## Things to do
1 > Answer these questions using the text about the Safe Passage program.
(a) How old is Rickey Bryant?
(b) In which ward did Watkins first start his version of the Safe Passage program?
(c) Which neighborhood had a spike in violence in the summer of 2010?
2 > From the text about the Safe Passage program, list every man named as having joined Watkins on a recent morning.
3 > Print the stretch of the text about the Safe Passage program from "The walk-around is" through "and Elvin Johnson.".
--- Document text ---
The walk-around is known as “Safe Passage,” and it’s meant as a building block in developing long-term relationships between kids and their elders in the neighborhoods. Many of the men who walk the streets are ex-offenders searching for opportunities to give back to the communities they once committed crimes in.

On a recent morning, Watkins was joined by Rickey Bryant, William Lawson, Cortez McDaniel, Donald Zimmerman and Elvin Johnson.

All are part of the National Homecomers Academy, which works with former offenders as they return from jail and prison stints. The men, who don’t actually escort children to school, are referred by probation officers and pastors.

“Just being out here is part of giving back to a community where I was part of the problem,” said Bryant, 52, a District native who was released from prison several years ago. “But what’s most important to me is talking with these young folks and letting them know they can make different decisions, trying to plant seeds that get them thinking differently.”

The morning walks — usually about six men show up rain or shine — is an effort to address a persistent problem: groups of kids from different neighborhoods fighting over turf and bullying each other as they go to and from school.

Watkins, 55, first started his version of the Safe Passage program 10 years ago in Ward 8. Children he knew from several middle schools would tip him off to after-school fights. As the director of a social service agency, he would often round up staff members and intervene before any violence occurred.

“The kids came to us because they knew they didn’t want to fight and they felt they could trust us not to tell anyone who tipped us off . . . and they knew we could stop stuff from going down,” Watkins said.

Watkins decided to revamp the volunteer effort after violence spiked in the Lincoln Heights neighborhood in the summer of 2010, and he reintegrated it into the two Ward 7 neighborhoods. There had been a number of shootings in Lincoln Heights, largely involving different groups of kids in neighboring developments. Some parents said their children were afraid to walk to school by themselves, so Watkins decided to gather men from the Homecomers and create a morning presence in the neighborhood.
--- Supplied entries ---
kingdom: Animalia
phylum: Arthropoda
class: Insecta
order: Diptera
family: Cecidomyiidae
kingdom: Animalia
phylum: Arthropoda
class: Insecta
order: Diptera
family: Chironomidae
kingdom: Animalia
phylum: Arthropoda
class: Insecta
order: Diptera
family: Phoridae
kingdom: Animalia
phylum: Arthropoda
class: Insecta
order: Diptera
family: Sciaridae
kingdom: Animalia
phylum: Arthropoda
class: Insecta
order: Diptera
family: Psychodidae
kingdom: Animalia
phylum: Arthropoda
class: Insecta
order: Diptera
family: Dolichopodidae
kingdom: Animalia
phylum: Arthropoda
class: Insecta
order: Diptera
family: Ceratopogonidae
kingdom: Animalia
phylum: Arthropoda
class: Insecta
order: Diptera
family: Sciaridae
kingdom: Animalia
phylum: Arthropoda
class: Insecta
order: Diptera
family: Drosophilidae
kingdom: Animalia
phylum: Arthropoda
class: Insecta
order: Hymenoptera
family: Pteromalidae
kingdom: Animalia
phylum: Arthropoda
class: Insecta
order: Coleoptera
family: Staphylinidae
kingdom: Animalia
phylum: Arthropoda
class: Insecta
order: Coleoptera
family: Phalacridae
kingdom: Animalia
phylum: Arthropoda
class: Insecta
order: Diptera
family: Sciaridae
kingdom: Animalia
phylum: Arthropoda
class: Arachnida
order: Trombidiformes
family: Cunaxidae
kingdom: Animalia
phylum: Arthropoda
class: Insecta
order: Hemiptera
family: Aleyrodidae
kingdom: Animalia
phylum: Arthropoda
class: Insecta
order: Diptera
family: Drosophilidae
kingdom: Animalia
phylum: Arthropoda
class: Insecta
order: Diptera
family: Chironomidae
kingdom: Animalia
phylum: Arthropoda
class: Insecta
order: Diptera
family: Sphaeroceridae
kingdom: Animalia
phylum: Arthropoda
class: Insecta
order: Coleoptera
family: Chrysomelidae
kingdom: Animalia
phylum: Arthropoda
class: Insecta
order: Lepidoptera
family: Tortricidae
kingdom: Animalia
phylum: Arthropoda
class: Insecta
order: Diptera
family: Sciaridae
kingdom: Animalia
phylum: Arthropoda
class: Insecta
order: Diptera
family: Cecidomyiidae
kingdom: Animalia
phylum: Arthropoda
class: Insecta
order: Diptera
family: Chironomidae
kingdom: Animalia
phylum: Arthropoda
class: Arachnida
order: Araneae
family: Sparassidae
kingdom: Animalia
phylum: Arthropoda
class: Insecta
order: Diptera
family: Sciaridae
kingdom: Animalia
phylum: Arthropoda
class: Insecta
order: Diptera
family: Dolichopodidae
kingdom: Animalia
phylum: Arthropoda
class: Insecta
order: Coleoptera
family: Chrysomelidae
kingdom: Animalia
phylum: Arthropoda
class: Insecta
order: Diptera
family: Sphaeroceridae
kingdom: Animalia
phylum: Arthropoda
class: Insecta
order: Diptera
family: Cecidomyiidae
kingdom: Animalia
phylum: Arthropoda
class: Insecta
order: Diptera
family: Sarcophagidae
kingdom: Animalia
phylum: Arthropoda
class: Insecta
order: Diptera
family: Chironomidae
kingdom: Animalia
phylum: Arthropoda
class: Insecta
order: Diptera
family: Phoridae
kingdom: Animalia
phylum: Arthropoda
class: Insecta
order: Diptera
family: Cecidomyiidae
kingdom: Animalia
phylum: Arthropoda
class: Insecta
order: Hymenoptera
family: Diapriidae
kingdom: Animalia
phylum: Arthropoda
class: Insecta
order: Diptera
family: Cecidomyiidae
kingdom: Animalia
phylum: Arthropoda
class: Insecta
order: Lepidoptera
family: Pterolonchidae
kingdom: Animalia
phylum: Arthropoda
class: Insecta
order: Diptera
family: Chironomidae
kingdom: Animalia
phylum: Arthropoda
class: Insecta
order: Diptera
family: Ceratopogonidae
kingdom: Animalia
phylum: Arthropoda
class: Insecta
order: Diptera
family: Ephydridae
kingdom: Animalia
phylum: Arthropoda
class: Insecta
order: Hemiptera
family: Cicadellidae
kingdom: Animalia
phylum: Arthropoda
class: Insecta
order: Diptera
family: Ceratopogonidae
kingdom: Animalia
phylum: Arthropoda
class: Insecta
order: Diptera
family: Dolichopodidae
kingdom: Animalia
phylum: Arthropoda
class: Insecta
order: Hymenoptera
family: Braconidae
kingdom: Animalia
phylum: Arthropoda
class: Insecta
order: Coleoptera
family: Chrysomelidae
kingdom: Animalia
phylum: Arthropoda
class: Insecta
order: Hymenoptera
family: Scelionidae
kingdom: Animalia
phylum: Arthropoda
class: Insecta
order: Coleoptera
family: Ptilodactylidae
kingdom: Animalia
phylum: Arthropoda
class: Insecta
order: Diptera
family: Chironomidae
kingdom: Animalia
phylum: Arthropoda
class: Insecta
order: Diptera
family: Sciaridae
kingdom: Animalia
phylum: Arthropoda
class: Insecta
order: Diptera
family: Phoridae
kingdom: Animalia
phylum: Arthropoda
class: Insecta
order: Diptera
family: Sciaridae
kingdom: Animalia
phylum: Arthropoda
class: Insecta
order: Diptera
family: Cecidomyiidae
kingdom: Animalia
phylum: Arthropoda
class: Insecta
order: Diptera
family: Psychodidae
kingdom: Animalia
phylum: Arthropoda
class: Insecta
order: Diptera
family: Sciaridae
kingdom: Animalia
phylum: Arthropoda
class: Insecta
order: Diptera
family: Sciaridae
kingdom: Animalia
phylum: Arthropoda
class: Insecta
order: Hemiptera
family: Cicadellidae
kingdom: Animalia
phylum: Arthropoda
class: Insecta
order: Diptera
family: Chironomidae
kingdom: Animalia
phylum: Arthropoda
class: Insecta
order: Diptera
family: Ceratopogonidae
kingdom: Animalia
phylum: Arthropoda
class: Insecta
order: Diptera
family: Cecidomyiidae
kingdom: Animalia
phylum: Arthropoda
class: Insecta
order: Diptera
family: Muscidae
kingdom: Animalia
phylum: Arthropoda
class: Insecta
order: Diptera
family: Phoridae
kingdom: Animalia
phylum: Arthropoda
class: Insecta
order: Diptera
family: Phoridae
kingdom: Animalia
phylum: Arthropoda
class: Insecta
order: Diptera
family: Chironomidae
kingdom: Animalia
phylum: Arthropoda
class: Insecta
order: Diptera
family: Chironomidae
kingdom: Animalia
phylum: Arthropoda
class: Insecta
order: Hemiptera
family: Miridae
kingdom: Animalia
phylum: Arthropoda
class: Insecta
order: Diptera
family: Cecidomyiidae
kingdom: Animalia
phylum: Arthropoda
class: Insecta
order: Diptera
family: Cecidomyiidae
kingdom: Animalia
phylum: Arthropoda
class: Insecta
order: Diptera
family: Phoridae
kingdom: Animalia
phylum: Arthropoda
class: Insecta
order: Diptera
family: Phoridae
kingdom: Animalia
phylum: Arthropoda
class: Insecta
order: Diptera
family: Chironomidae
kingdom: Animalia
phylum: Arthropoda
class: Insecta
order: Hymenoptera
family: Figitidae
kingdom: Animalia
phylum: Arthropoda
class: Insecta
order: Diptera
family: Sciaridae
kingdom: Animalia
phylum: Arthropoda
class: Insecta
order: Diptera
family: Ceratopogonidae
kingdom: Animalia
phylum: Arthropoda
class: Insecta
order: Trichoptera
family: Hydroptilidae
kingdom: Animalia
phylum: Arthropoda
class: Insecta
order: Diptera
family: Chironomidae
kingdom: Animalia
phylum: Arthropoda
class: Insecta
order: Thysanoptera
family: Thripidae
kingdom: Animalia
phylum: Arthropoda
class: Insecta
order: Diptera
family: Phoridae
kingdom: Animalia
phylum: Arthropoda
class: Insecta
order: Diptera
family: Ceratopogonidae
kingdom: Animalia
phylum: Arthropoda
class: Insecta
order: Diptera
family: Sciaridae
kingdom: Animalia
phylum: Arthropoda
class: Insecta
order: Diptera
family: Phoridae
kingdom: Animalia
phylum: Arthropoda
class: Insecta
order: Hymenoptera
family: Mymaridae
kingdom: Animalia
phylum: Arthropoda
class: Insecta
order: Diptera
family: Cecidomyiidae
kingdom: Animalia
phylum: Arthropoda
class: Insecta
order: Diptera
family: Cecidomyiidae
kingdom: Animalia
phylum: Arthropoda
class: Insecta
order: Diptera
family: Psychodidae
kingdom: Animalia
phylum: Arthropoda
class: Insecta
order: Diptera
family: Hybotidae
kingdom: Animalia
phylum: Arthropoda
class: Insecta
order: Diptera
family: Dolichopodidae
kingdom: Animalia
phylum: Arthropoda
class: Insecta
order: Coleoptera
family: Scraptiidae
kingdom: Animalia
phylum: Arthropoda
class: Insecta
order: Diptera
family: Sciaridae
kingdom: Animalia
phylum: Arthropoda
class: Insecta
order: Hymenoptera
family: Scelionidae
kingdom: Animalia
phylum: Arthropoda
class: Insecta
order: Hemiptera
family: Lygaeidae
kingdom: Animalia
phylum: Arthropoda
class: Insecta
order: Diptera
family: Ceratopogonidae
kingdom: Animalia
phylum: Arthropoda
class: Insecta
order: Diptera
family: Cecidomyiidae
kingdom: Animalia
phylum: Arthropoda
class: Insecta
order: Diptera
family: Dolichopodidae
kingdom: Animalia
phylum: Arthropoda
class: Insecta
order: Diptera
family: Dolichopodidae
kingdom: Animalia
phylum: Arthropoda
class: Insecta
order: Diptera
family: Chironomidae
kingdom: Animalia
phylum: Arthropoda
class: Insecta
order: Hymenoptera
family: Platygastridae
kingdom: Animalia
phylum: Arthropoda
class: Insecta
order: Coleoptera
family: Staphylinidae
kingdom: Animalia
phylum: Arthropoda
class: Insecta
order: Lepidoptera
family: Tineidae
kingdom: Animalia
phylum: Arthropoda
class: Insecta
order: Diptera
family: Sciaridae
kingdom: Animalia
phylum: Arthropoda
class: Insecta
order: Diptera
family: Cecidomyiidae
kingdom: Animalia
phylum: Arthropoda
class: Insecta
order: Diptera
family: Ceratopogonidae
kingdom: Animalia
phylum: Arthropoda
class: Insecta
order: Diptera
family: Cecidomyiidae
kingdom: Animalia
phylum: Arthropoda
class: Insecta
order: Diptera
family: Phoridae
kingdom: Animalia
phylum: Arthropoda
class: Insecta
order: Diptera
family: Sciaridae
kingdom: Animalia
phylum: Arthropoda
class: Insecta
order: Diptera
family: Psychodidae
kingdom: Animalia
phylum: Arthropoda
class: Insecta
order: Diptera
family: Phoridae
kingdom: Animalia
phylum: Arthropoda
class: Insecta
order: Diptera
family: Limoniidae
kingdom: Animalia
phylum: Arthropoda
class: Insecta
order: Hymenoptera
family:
---
## Problem solutions
1 >
(a) 52
(b) Ward 8
(c) Lincoln Heights

2 >
Rickey Bryant
William Lawson
Cortez McDaniel
Donald Zimmerman
Elvin Johnson

3 >
The walk-around is known as “Safe Passage,” and it’s meant as a building block in developing long-term relationships between kids and their elders in the neighborhoods. Many of the men who walk the streets are ex-offenders searching for opportunities to give back to the communities they once committed crimes in.

On a recent morning, Watkins was joined by Rickey Bryant, William Lawson, Cortez McDaniel, Donald Zimmerman and Elvin Johnson.